-- TEXT PROVIDED follows --

It’s no surprise that data quality remains the most ignored challenge in modern data management approaches. Despite striving to be data-driven, most businesses struggle with addressing data quality problems such as dirty data, disparate and isolated data sets, poor data formats and empty fields etc. These are supposedly mundane issues that should only be the concern of IT users – is what most businesses think. It only becomes a matter of organizational importance when the business suffers from the consequences of poor data quality; GDPR/Sanctions compliance penalties, furious customer emails, loss of reputation, and business to name a few.
We are very passionate about data quality. Having worked with hundreds of businesses to resolve their data quality challenges, we know for a fact the level of awareness of data quality among decision-makers and executive leaders remains significantly low. At the mid-level, data professionals spend an average of 80% of their time cleaning data!
To bridge this gap and emphasize the need for treating, cleaning, and making data fit for use, we decided to bring on board a leader to talk about their experience with data quality. This blog post is a summarized version of all the key points of the webinar.
If you’re a leader reading this, the time to act is now. This webinar will help you know where and how to start with a data quality strategy.
If you’re a professional reading this, send the webinar and the article to your leaders!
Introducing Sara Hanks, Director of Continuous Improvement at Wabtec Corporation
22 years ago, Sara launched her career as a mechanical engineer but shifted quickly into a continuous improvement when she became a Lean Six Sigma Black Belt.

-- TEXT PROVIDED concluded --
-- DATA LISTING follows --

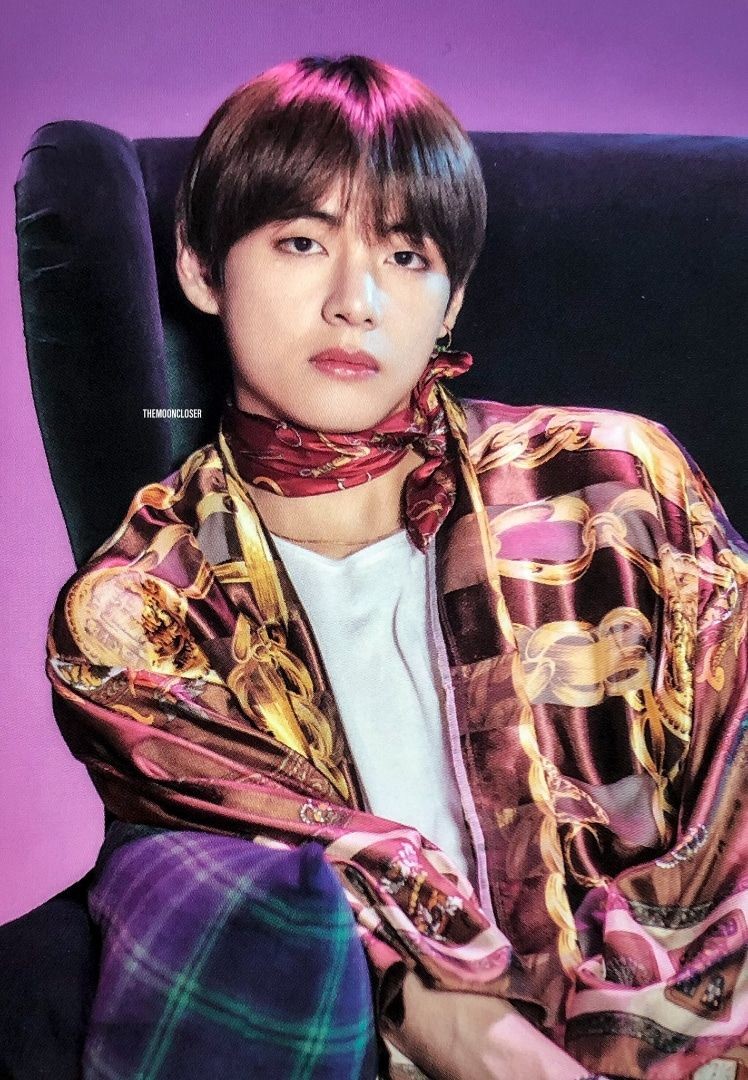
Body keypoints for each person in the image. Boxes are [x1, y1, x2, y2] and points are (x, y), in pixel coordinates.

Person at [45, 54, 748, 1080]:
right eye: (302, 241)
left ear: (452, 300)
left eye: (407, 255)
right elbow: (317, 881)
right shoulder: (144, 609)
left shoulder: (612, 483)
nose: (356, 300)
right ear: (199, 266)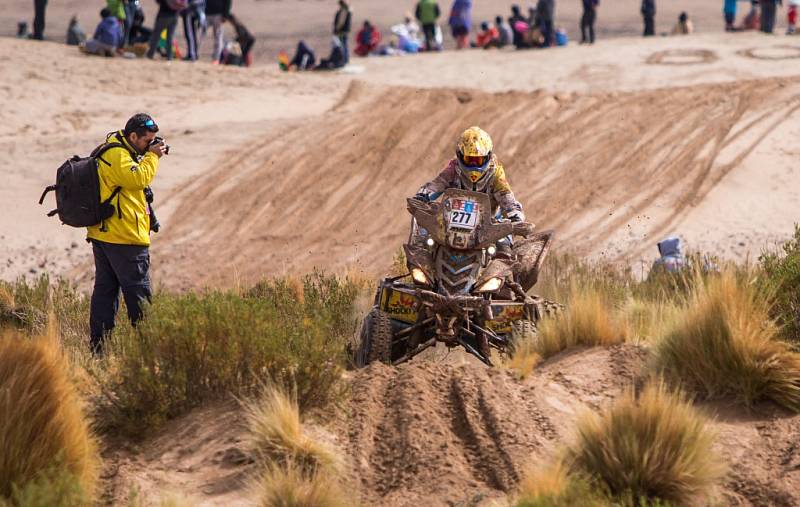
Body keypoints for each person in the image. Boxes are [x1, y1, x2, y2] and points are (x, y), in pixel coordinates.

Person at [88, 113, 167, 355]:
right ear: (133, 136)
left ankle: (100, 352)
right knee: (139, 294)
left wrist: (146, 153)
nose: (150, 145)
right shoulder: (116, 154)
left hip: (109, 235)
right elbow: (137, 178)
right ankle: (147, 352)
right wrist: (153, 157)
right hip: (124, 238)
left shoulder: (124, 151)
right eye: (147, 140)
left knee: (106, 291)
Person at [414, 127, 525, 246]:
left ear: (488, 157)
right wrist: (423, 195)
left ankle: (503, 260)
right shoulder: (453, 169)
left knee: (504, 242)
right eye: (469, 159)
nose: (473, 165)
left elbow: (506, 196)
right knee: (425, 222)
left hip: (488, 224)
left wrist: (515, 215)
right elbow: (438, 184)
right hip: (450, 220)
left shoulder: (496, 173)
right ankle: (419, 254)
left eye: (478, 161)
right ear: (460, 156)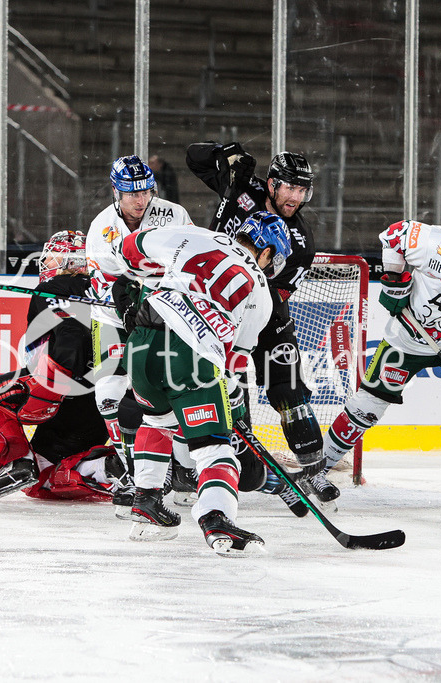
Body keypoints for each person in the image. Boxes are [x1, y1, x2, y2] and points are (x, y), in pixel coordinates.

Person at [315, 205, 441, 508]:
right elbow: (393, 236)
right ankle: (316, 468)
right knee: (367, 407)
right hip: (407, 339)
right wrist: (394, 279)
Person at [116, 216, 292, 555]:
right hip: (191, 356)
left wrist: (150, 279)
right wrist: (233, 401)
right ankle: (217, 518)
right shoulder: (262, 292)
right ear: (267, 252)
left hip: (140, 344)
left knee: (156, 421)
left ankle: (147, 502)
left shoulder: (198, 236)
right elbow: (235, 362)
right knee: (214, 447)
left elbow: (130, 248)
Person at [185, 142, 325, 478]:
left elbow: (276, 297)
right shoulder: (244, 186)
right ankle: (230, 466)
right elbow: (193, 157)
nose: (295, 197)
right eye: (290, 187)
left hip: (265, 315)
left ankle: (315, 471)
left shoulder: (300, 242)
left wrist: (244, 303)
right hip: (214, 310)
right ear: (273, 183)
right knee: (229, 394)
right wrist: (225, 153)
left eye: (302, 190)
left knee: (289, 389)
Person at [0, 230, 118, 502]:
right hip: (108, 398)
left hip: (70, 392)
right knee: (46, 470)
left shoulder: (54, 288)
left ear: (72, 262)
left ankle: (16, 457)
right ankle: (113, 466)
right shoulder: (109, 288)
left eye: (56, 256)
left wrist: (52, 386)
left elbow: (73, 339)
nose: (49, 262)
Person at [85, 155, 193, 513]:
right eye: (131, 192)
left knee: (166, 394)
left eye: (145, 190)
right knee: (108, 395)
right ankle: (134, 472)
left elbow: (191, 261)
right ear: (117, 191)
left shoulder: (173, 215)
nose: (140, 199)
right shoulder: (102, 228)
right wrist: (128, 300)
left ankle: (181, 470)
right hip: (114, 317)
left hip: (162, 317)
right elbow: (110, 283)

-- DATA LISTING concluded --

EXERCISE INSTRUCTIONS:
Write the next part of the blog post on data quality, picking up right after its final sentence. The entries come from a separate source unrelated to the blog post on data quality.

RESPONSE TO THE EXERCISE:
She realized very early on the value that could be extracted from data and the importance of digitally collecting data. After several years in manufacturing, she transitioned to leading programs and teams through Digital Transformation.
Eventually, Sara was promoted to the Senior Director of Data Analytics at GE Transportation, leading a team of data scientists, and gaining firsthand experience with machine learning and artificial intelligence.
Currently, she is the Director of Continuous Improvement at Wabtec Corporation, a supplier in the Rail and Mining Equipment Industries.
In 2020, Sara launched Leverage4Data to provide a platform to do all three – create a solution to digitize supplier management workflows with an intuitive user interface and accessible data.
Below are some of the questions we and our audience asked Sara about data quality and where to start.
How Do You Define data quality?
Before jumping into defining what data quality is, we need to describe what quality means in the industry.
Quality actually has two meanings.
One is around compliance – making sure your data meets compliance regulations (GDPR, Sanctions etc).
The second is around usefulness – if you build a product but it doesn’t have utility, you’re not meeting the quality intent either even though you made it correctly.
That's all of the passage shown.